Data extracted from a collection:

◆ ◆ ◆ ◆ ◆

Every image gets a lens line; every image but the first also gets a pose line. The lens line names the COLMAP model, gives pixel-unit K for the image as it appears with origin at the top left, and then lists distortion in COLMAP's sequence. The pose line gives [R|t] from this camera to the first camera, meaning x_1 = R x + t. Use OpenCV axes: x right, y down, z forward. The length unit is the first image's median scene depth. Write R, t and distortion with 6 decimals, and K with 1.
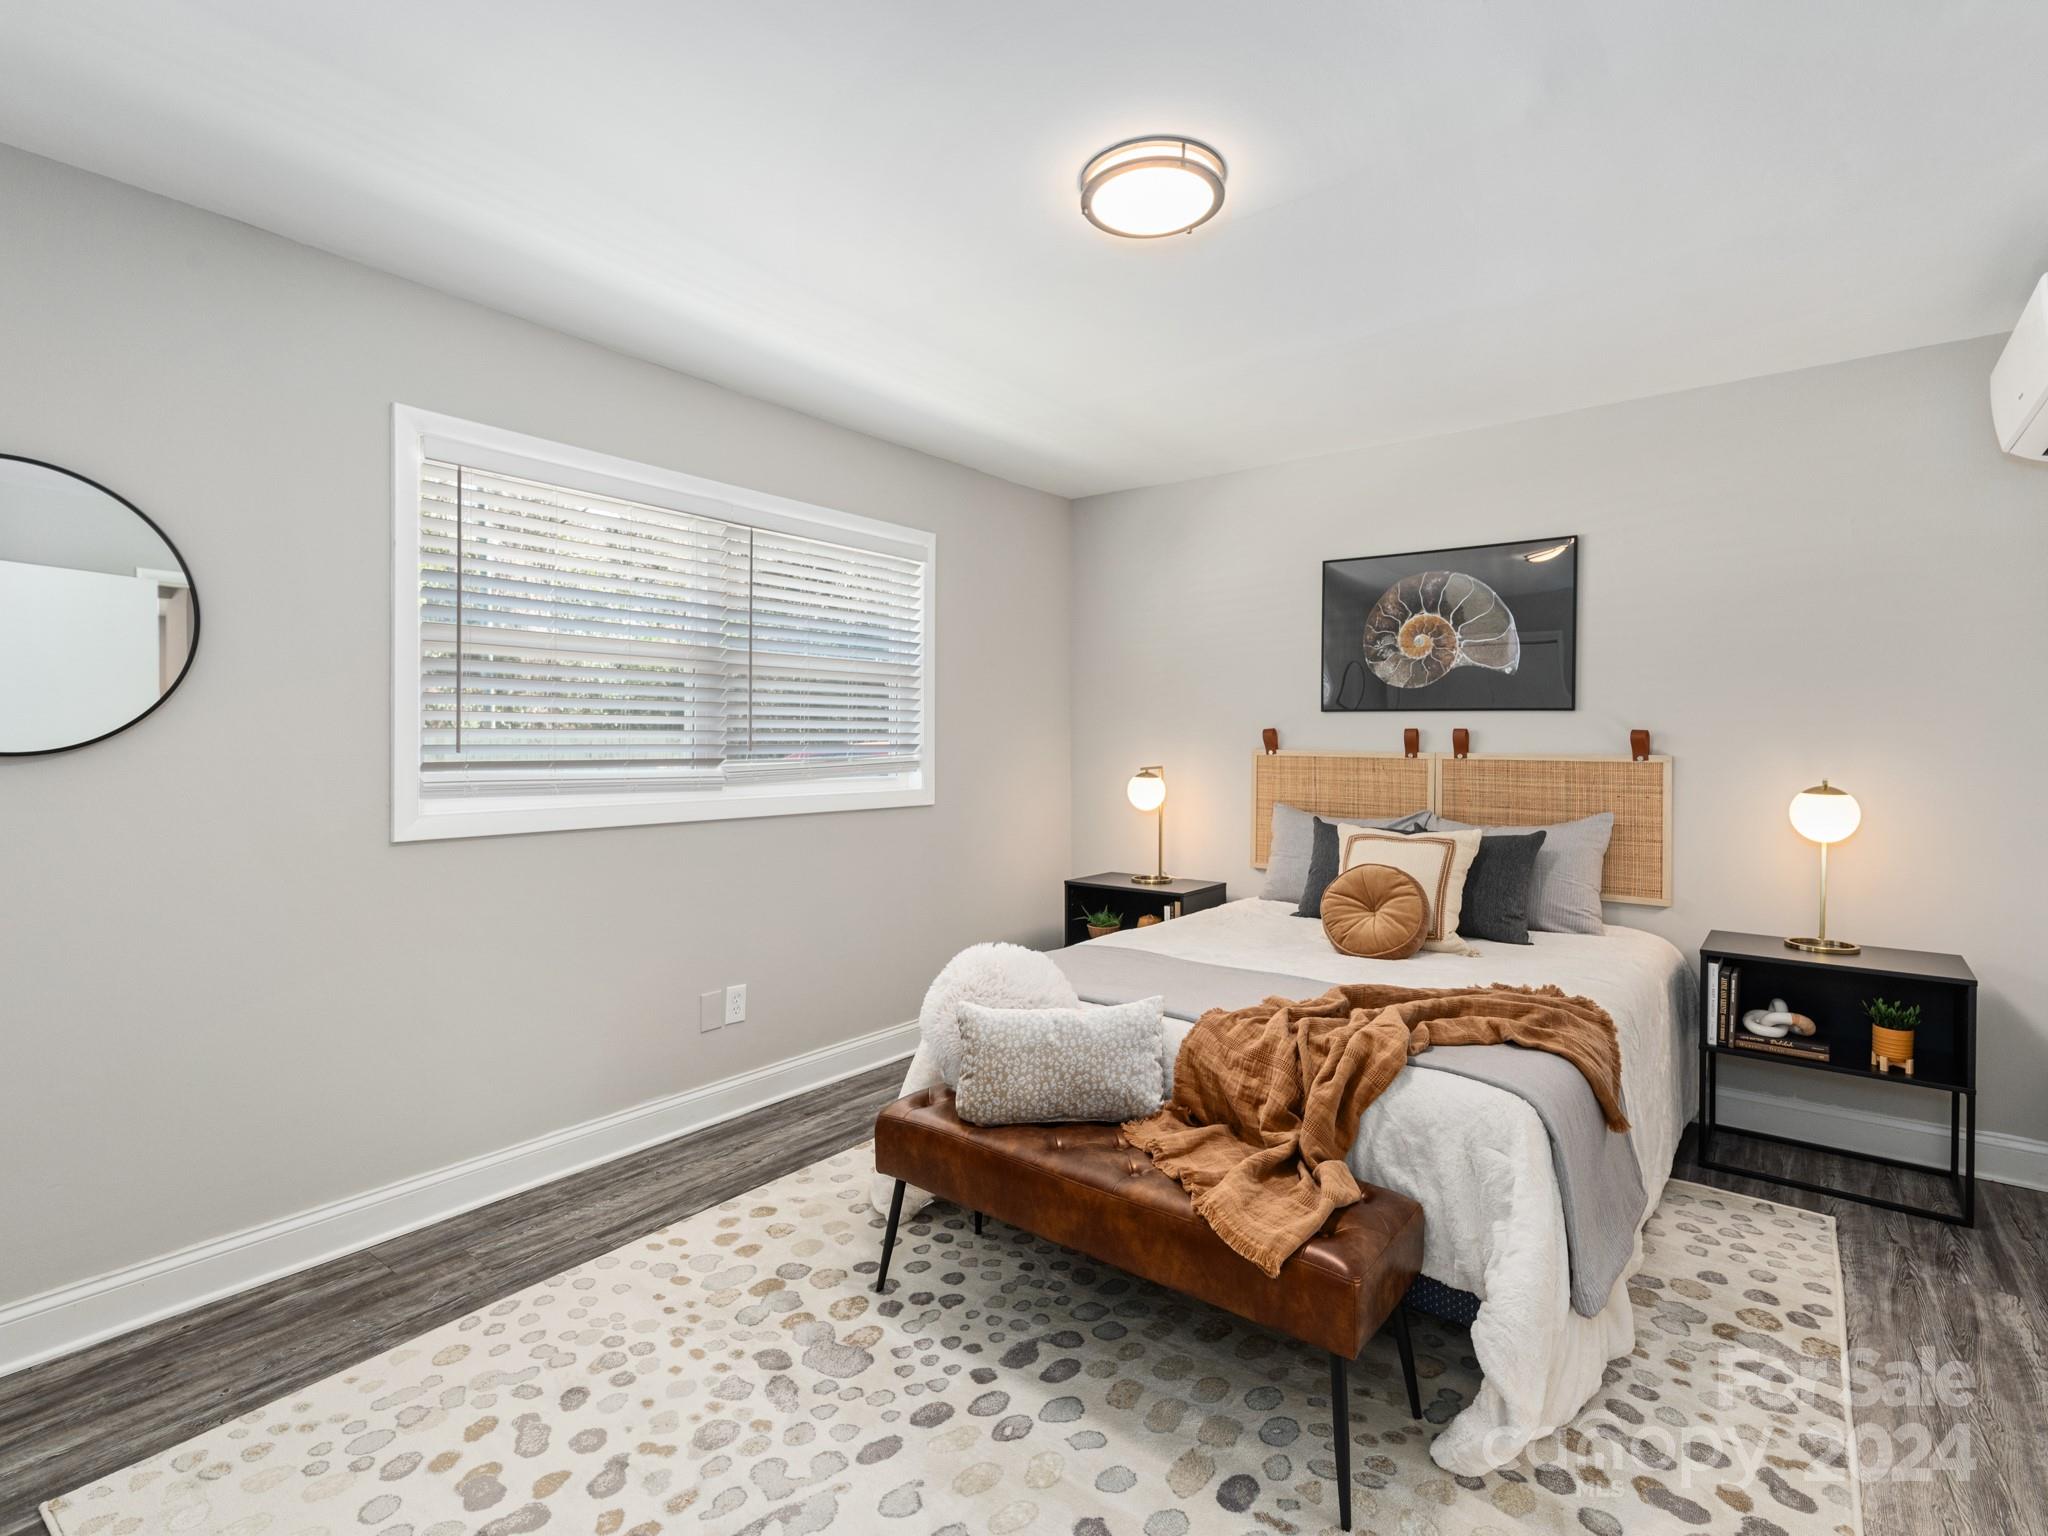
lens RADIAL K [[1000.0, 0, 1019.2], [0, 1000.0, 756.2], [0, 0, 1]] dist [-0.001250, -0.000833]
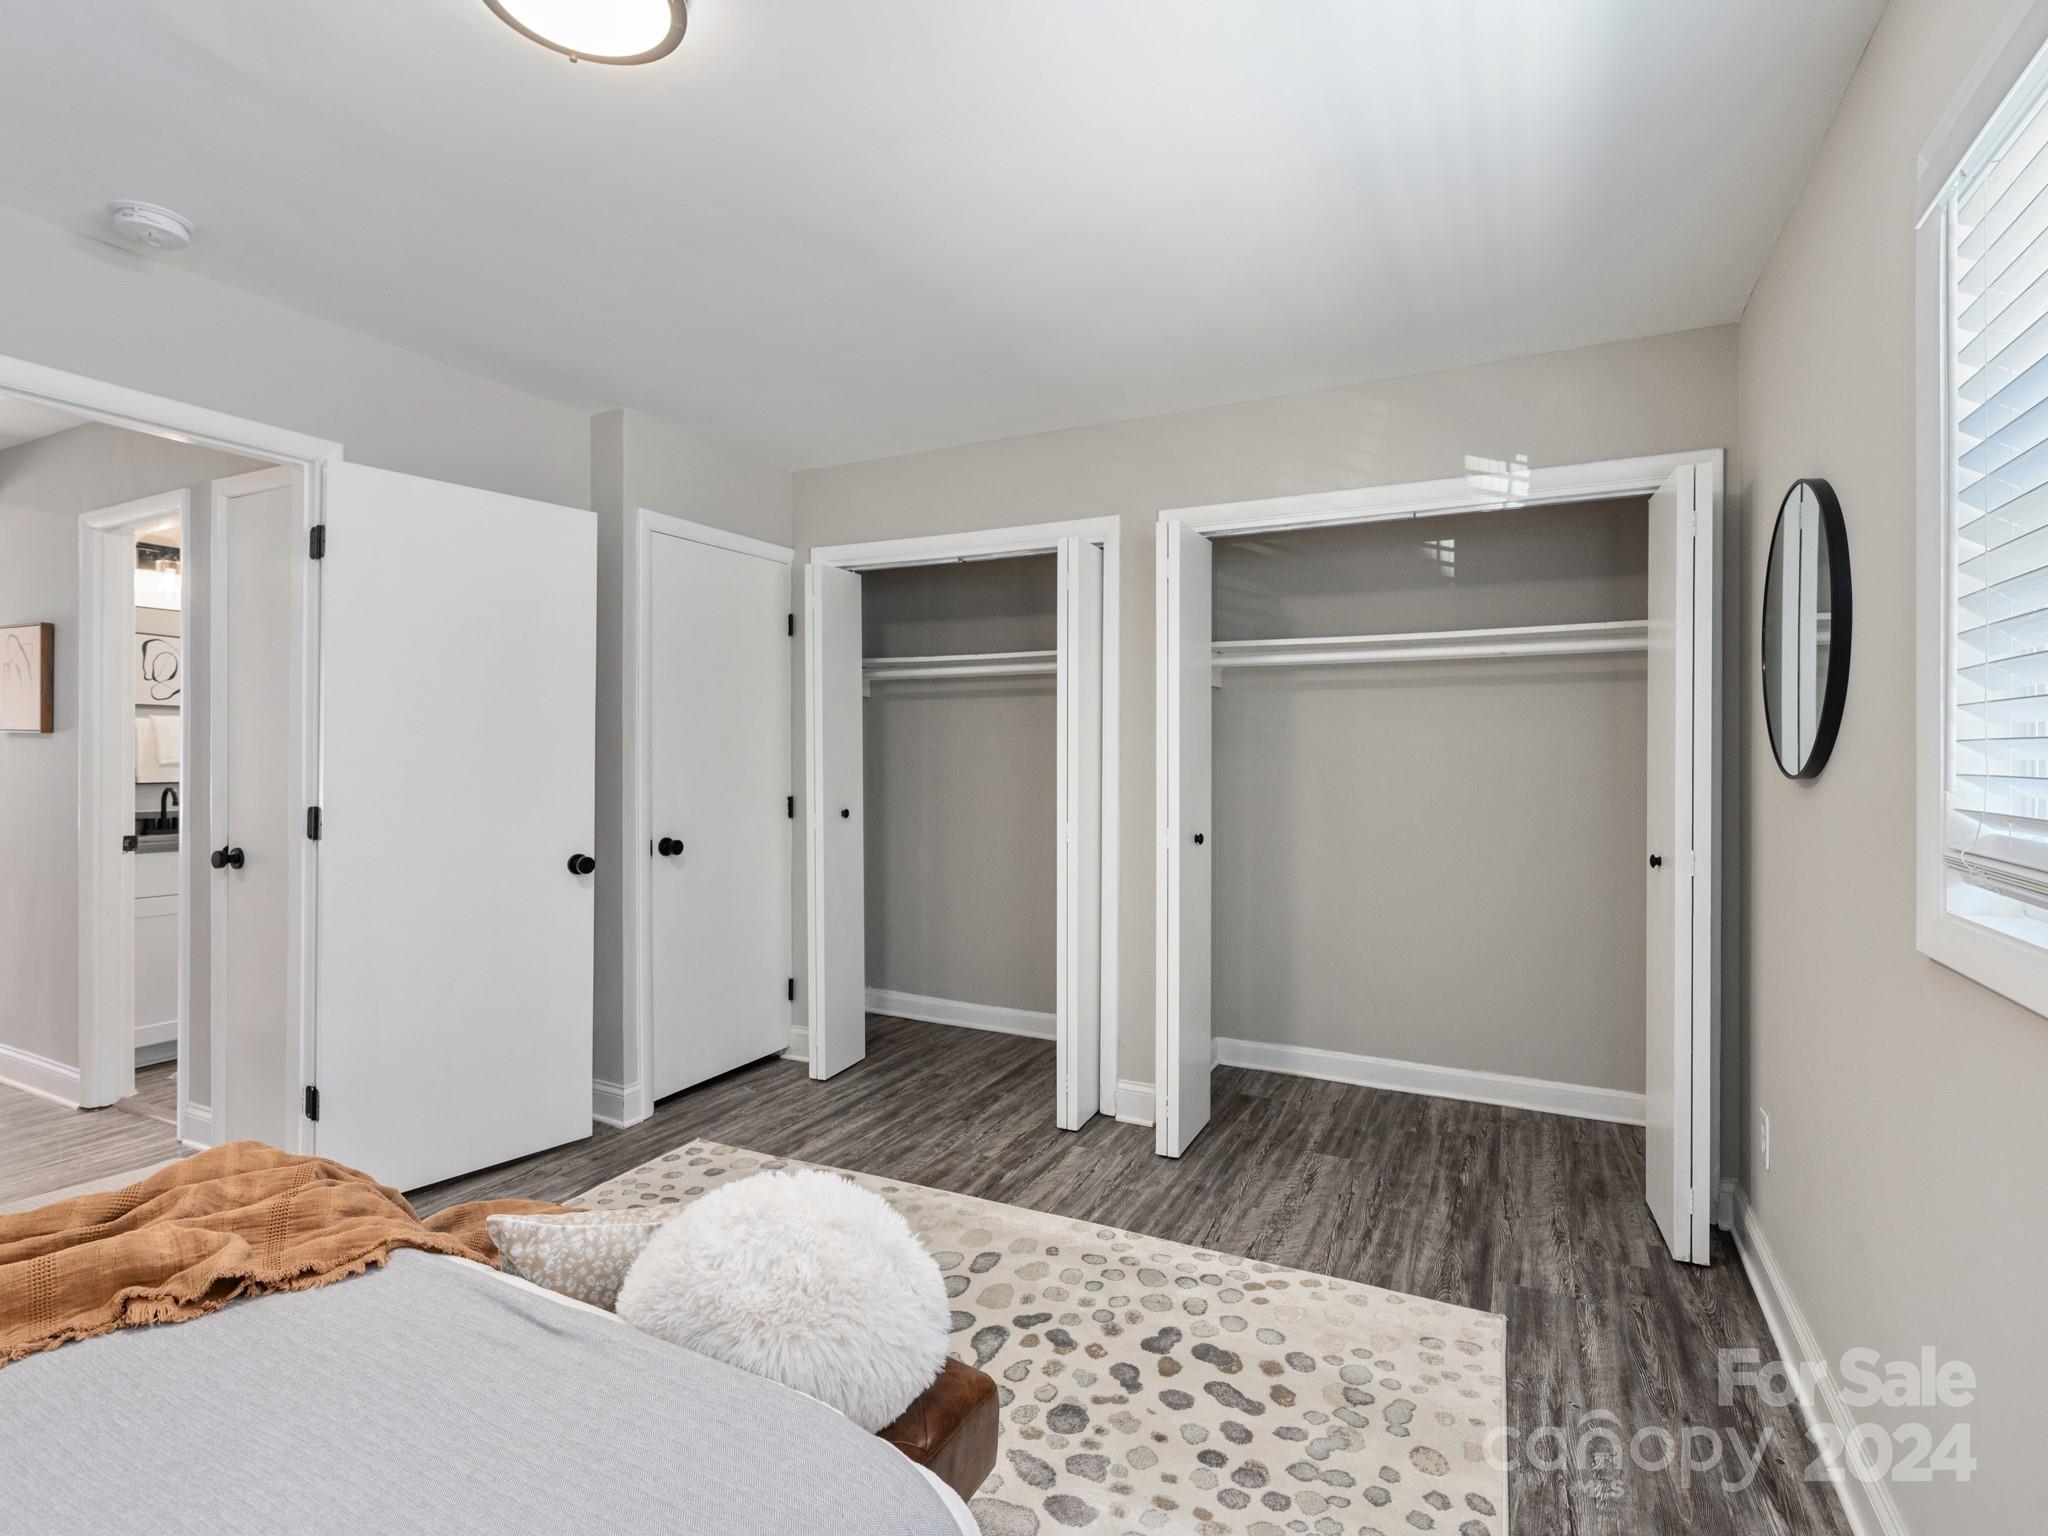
lens RADIAL K [[1000.0, 0, 1019.2], [0, 1000.0, 756.2], [0, 0, 1]] dist [-0.001250, -0.000833]
pose [[-0.982138, -0.009801, -0.187906, -0.048593], [-0.012680, 0.999820, 0.014127, -0.032345], [0.187734, 0.016257, -0.982085, 2.003011]]
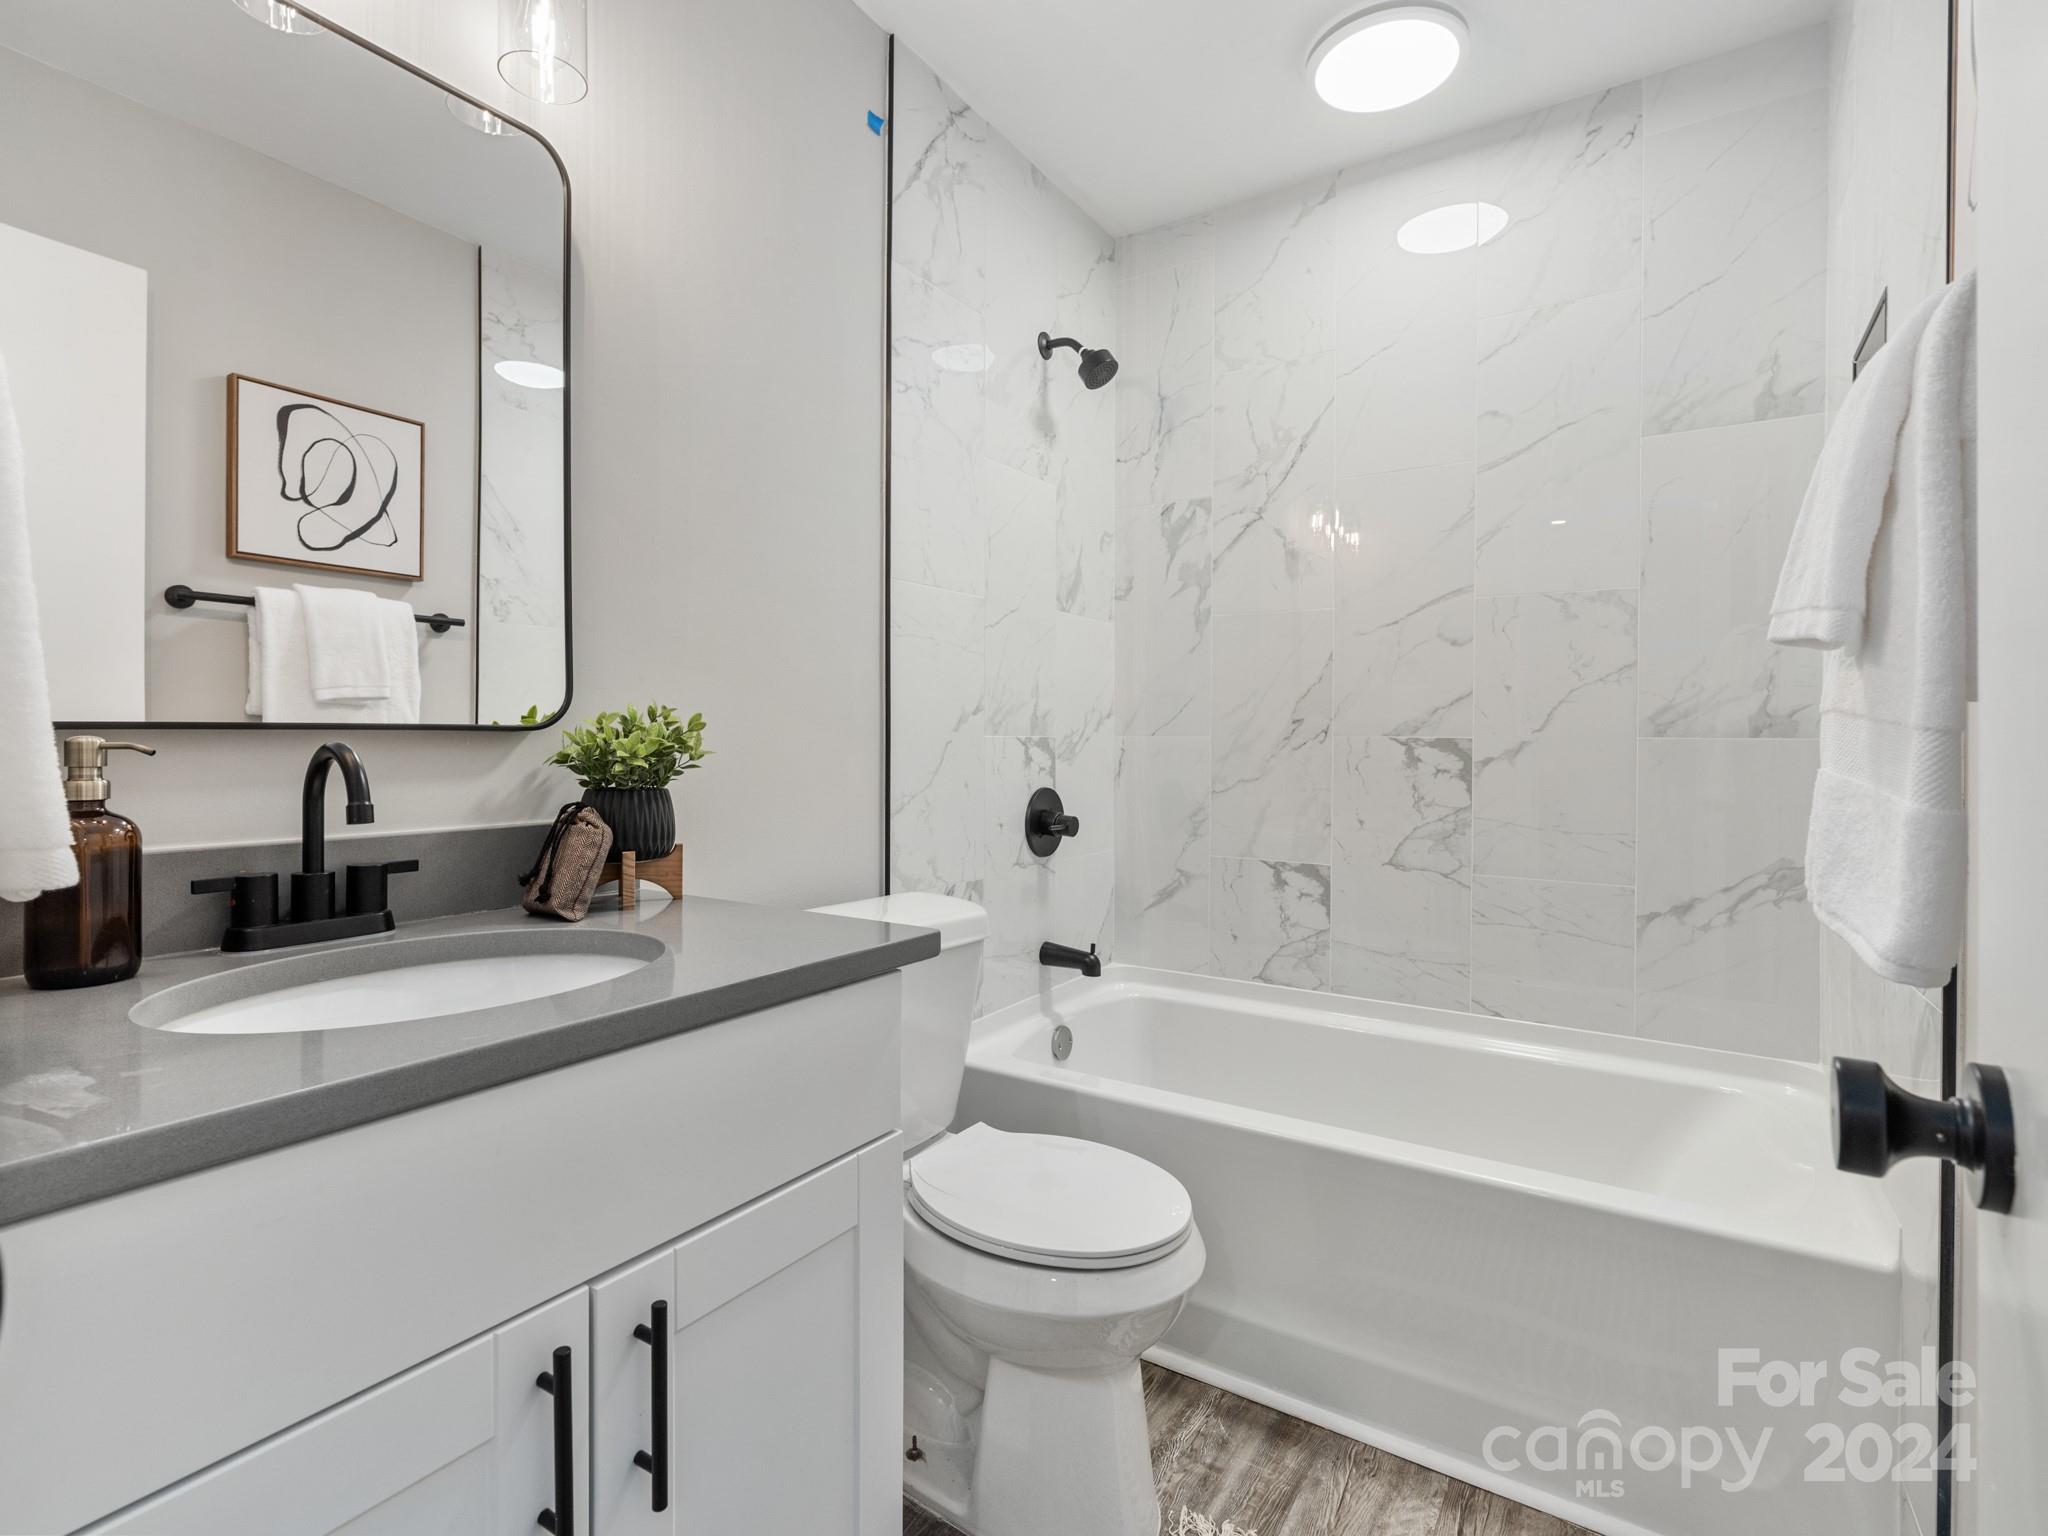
lens RADIAL K [[991.9, 0, 1020.2], [0, 991.9, 735.7], [0, 0, 1]] dist [0.004214, -0.001487]
pose [[-0.996402, -0.009655, -0.084205, 1.144825], [-0.010578, 0.999889, 0.010531, 0.086534], [0.084094, 0.011384, -0.996393, -0.104944]]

◆ ◆ ◆ ◆ ◆

- **TASK GOAL**: If an entry contains a picture, leave it out and repeat the rest exactly.

- **RESULT OF THIS TASK**:
Every image gets a lens line; every image but the first also gets a pose line. The lens line names the COLMAP model, gives pixel-unit K for the image as it appears with origin at the top left, and then lists distortion in COLMAP's sequence. The pose line gives [R|t] from this camera to the first camera, meaning x_1 = R x + t. Use OpenCV axes: x right, y down, z forward. The length unit is the first image's median scene depth. Write R, t and distortion with 6 decimals, and K with 1.
lens RADIAL K [[1000.0, 0, 1019.2], [0, 1000.0, 756.2], [0, 0, 1]] dist [-0.001250, -0.000833]
lens RADIAL K [[1000.0, 0, 1019.2], [0, 1000.0, 756.2], [0, 0, 1]] dist [-0.001250, -0.000833]
pose [[-0.982138, -0.009801, -0.187906, -0.048593], [-0.012680, 0.999820, 0.014127, -0.032345], [0.187734, 0.016257, -0.982085, 2.003011]]
lens RADIAL K [[991.9, 0, 1020.2], [0, 991.9, 735.7], [0, 0, 1]] dist [0.004214, -0.001487]
pose [[-0.996402, -0.009655, -0.084205, 1.144825], [-0.010578, 0.999889, 0.010531, 0.086534], [0.084094, 0.011384, -0.996393, -0.104944]]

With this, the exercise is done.